[llvm] r189297 - Add new API lto_codegen_compile_parallel().

Tue Sep 3 14:55:57 PDT 2013

On 9/3/13 9:07 AM, Eric Christopher wrote:
> On Tue, Aug 27, 2013 at 10:42 AM, Shuxin Yang <shuxin.llvm at gmail.com> wrote:
>> Revert in 189386.  Once again, I apologize  I don't follow the canonical
>> procedure.
>> I personally think Nick's proposal is clean enough for our system, and take
>> for granted
>> the community will like it.
>>
> It's not necessarily bad, but the lto library is a bit funky and
> perhaps a new lto library is what we need :)

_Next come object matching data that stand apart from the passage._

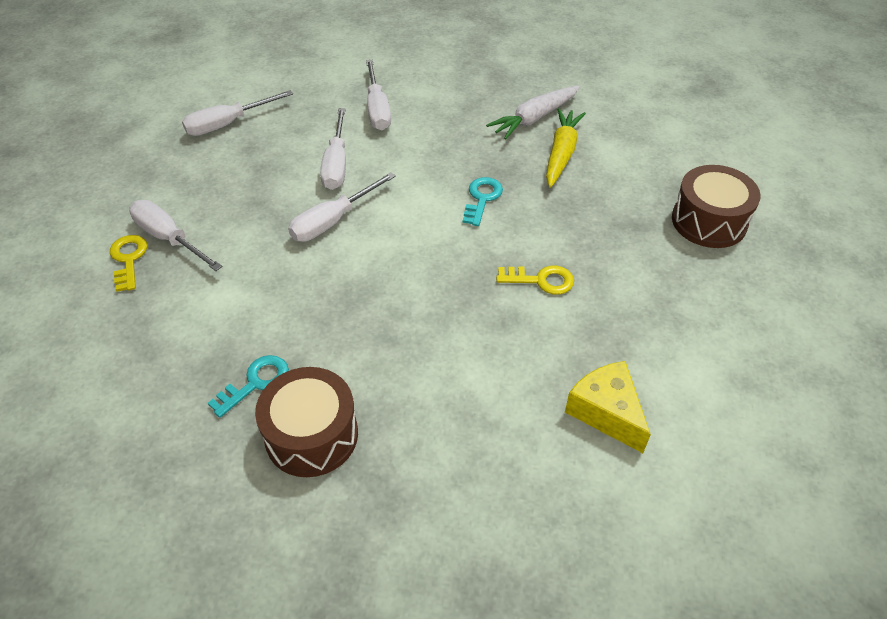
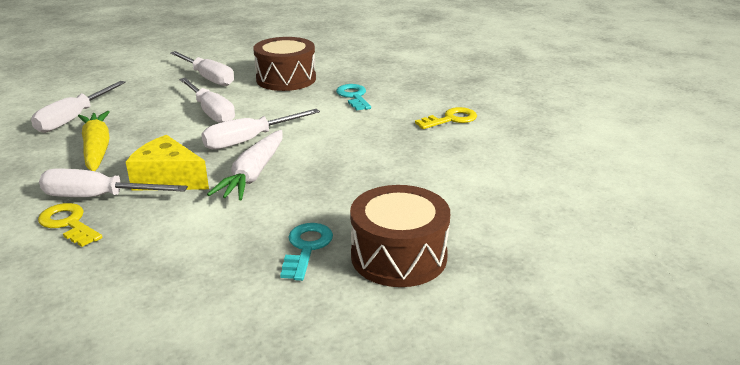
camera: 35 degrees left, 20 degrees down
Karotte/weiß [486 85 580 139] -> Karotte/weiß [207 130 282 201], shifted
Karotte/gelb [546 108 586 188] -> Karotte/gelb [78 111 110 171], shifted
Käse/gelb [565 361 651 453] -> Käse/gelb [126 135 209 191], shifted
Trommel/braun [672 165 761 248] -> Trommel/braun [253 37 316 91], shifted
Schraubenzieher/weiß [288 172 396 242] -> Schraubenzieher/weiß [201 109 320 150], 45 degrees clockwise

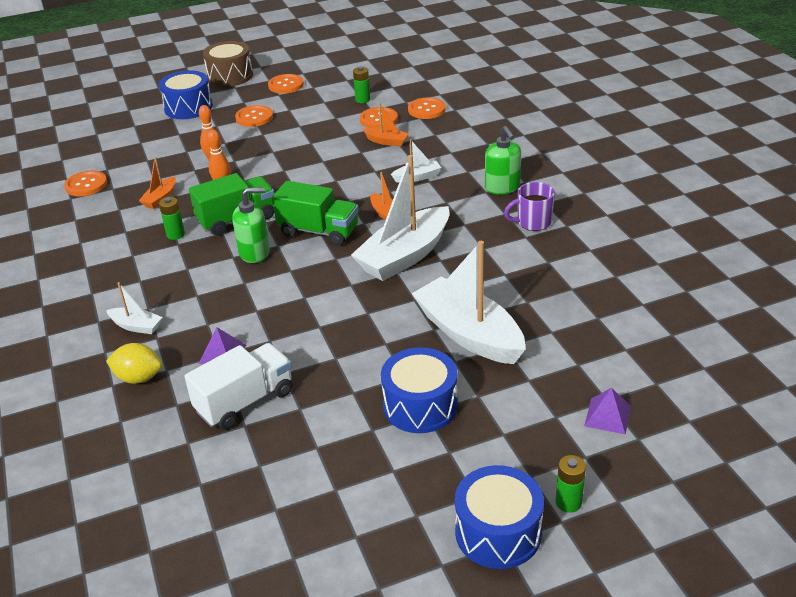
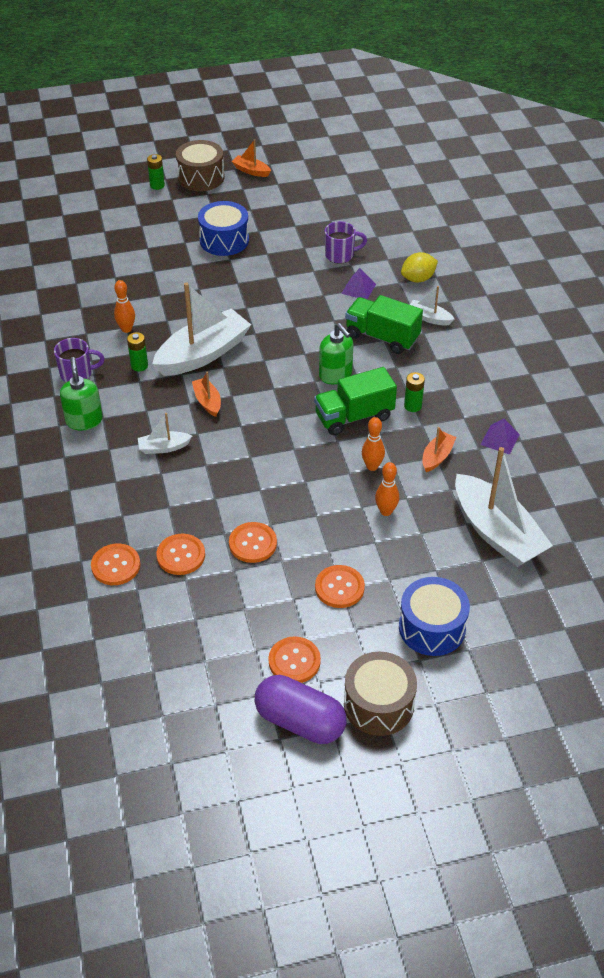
camera: 175 degrees left, 10 degrees up
none -> Bowlingkegel/orange [114 280 135 333]
none -> Kapsel/lila [255 675 346 744]
Knopf/orange [64 171 107 196] -> Knopf/orange [229 522 277 563], shifted
Lastwagen/grün [272 181 359 246] -> Lastwagen/grün [345 295 423 354], shifted
Batterie/grün [353 66 370 103] -> Batterie/grün [127 332 148 371], shifted
Boot/orange [363 103 409 147] -> Boot/orange [232 139 271 177], shifted
Boot/weiß [411 241 525 364] -> Boot/weiß [455 447 553 567], shifted
Pyramide/lila [584 388 631 435] -> Pyramide/lila [480 419 520 455], shifted
Lastwagen/weiß [184 343 292 430] -> Tasse/lila [325 221 367 264]
Trommel/blau [455 465 544 569] -> Trommel/braun [176 140 225 191]
Zitrone/gelb [106 343 162 384] -> Zitrone/gelb [401 252 438 283], 45 degrees counterclockwise
Seifenspender/grün [232 187 270 263] -> Seifenspender/grün [319 323 353 384], 120 degrees counterclockwise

Basically, I think the LTO lib is in bad shape compared to other 
LTO/IPO/IPA stuff
I worked before.

We certainly need a new LTO. But we have to get that point one step a time.

    I'm not mad at that LTO is provided as lib. But I'm really 
uncomfortable with its interface.
I take it for granted that linker should be completely decoupled from 
compiler (i.e.
the LTO lib), and linker and compiler should talk using symbol-related 
functions instead
of LTO-control related function (like the lto_xxx() APIs). Unfortunately 
people in this list
think my point is pretty crappy:-).

   I could be wrong, but I constantly feel the pain and will still feel 
the pain
if the linker and compiler still communicate with the lto_xxx() APIs -- 
we constantly need to
add new APIs, and in the mean time maintain the old APIs, the linker 
side need to change,
and compiler side need to change as well, ...

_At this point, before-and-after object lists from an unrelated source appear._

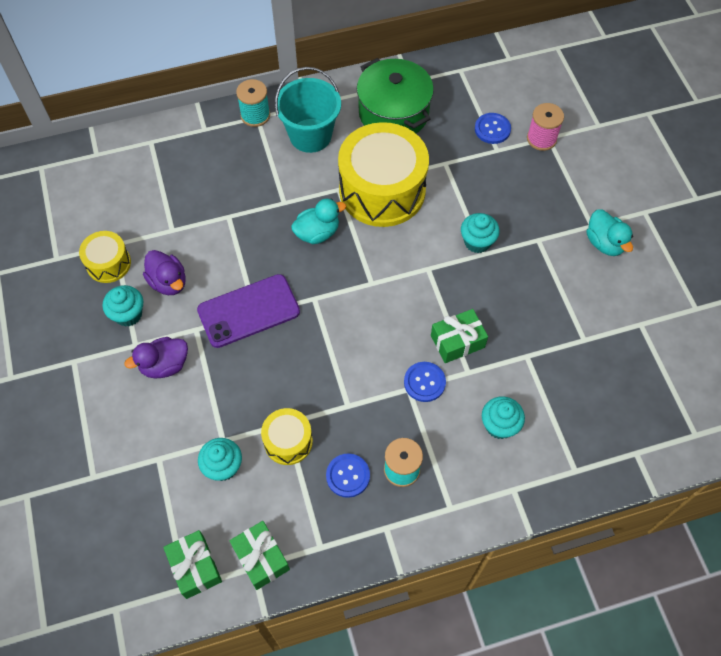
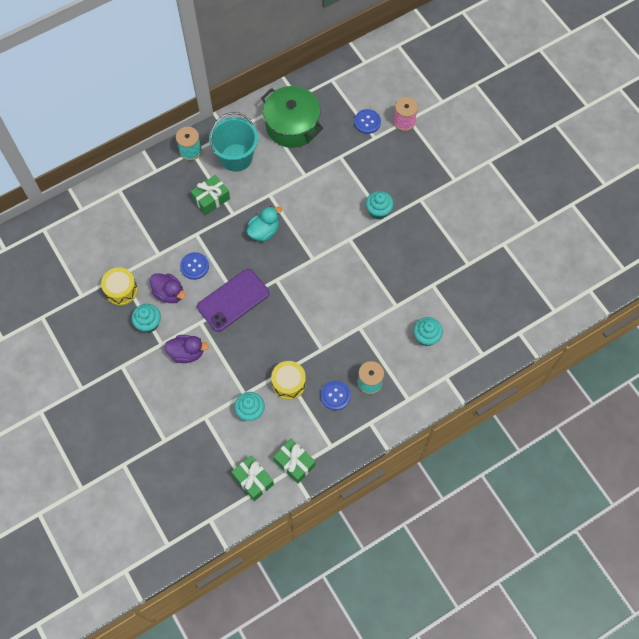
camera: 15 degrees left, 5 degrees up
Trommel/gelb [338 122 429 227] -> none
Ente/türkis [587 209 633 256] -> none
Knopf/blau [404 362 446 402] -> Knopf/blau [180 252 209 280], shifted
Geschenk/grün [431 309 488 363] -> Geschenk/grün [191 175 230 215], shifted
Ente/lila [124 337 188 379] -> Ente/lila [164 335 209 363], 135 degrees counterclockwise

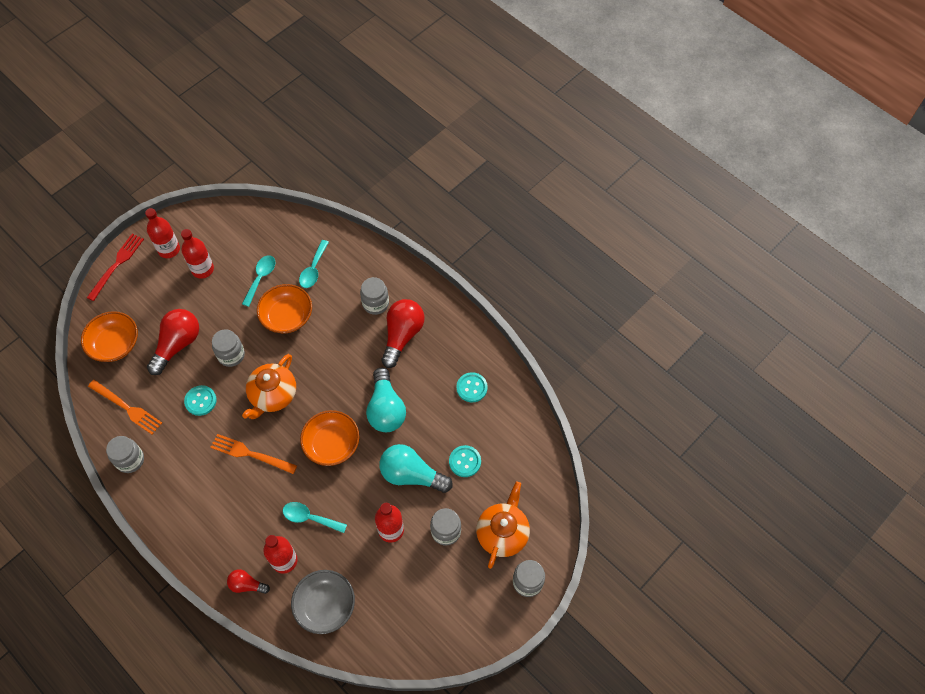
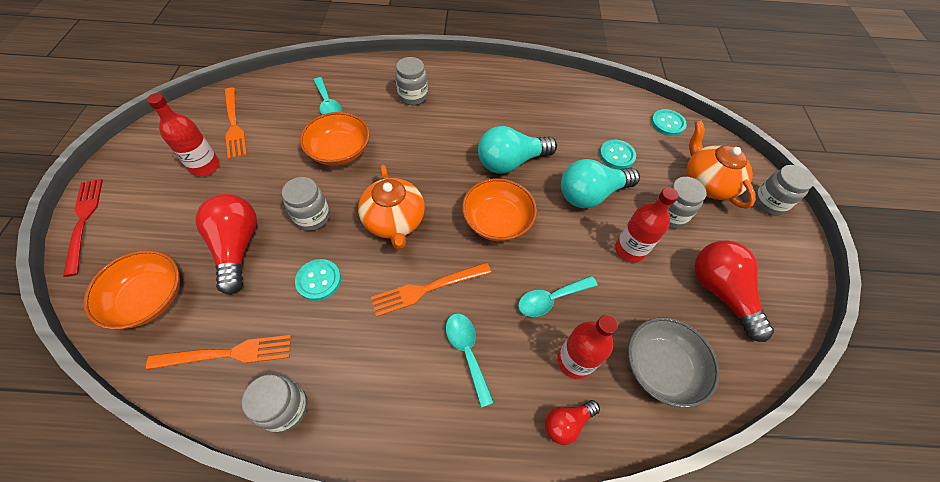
camera: 45 degrees left, 5 degrees down
Flasche/rot [145 208 180 258] -> none
none -> Gabel/orange [224 87 247 159]
Löffel/türkis [242 255 275 307] -> Löffel/türkis [446 313 494 408], shifted
Glühbirne/rot [381 299 424 368] -> Glühbirne/rot [695 241 774 342], shifted
Knopf/türkis [456 372 488 402] -> Knopf/türkis [651 109 687 136], shifted
Glühbirne/türkis [366 368 406 432] -> Glühbirne/türkis [478 126 557 174], 120 degrees clockwise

   Anyway, this is far beyond my scope. I hope linker folks & other 
awesome folks will
figure out a more comfortable way to go.

>
>> I will not initiate a discussion for now. I'd like to cool things down for a
>> while. (maybe postpone indefinitely).
>>
>> As with most infrastructure related project, partition is an unglamorous and
>> pain-taking work.
>> I step forward to take it just because we are almost have no way debug or
>> investigate LTO.
>>
> Absolutely.
>
>> For those who is curious about how much we can speedup by partition.
>> Unfortunately, I can't tell
>> as the project is not yet completely done. My rudimentary (quite stupid
>> actually)
>> implementation using make-utility speedup the command "clang++ Xalancbmk/*.o
>> -flto"
>> by 39%. (35s vs 21s, Xalancbmk has 700+ input).  It is bit shame for
>> partition. But at very least, each partition
>> is under human control.  On the other hand,  post-IPO scalar-optimization is
>> not yet parallelizied
>> in my rudimentary implementation. (i.e. so far only parallelize the codegen
>> part). Surprisingly,
>> the result is very consistent with what Xiaofei achieve via multh-threading
>> code-gen.  As far
>> as I can recall, he speedup some 2.9x. In my case, it take about 13s before
>> code-gen starts.
>> Meaning the speedup to the code-gen is about (35-13)/(21-13) = 2.75x.
>> (Code-gen plus linker's post-processing take 35-13s).
>>
> Interesting. What's the difference (or your opinion) here between,
> say, parallelizing codegen/post-ipo passes and splitting the module?
> Why go for the second rather than the first?
>
>

     Parallelizing CodeGen using multi-thread has lots of limitations :
    1) Currently, the CodeGen implementation is not necessarily 
thread-safe.
    2) it make pass-manager even more complicated.
    3) it work for CodeGen only. It's not applicable to Scalar-Opt(i.e. 
IR opt) which
        need to deal SCC in call-graph.

    In contrast, partition has lots of advantage:
     1) it divide the program into human-controllable partitions, 
significant ease
         LTO trouble-shooting.
     2) It can parallelize *all* post-IPO compiler pipeline, including 
CodeGen,
         Scalar-Opt, and auto-par/Loop-nest-opt etc.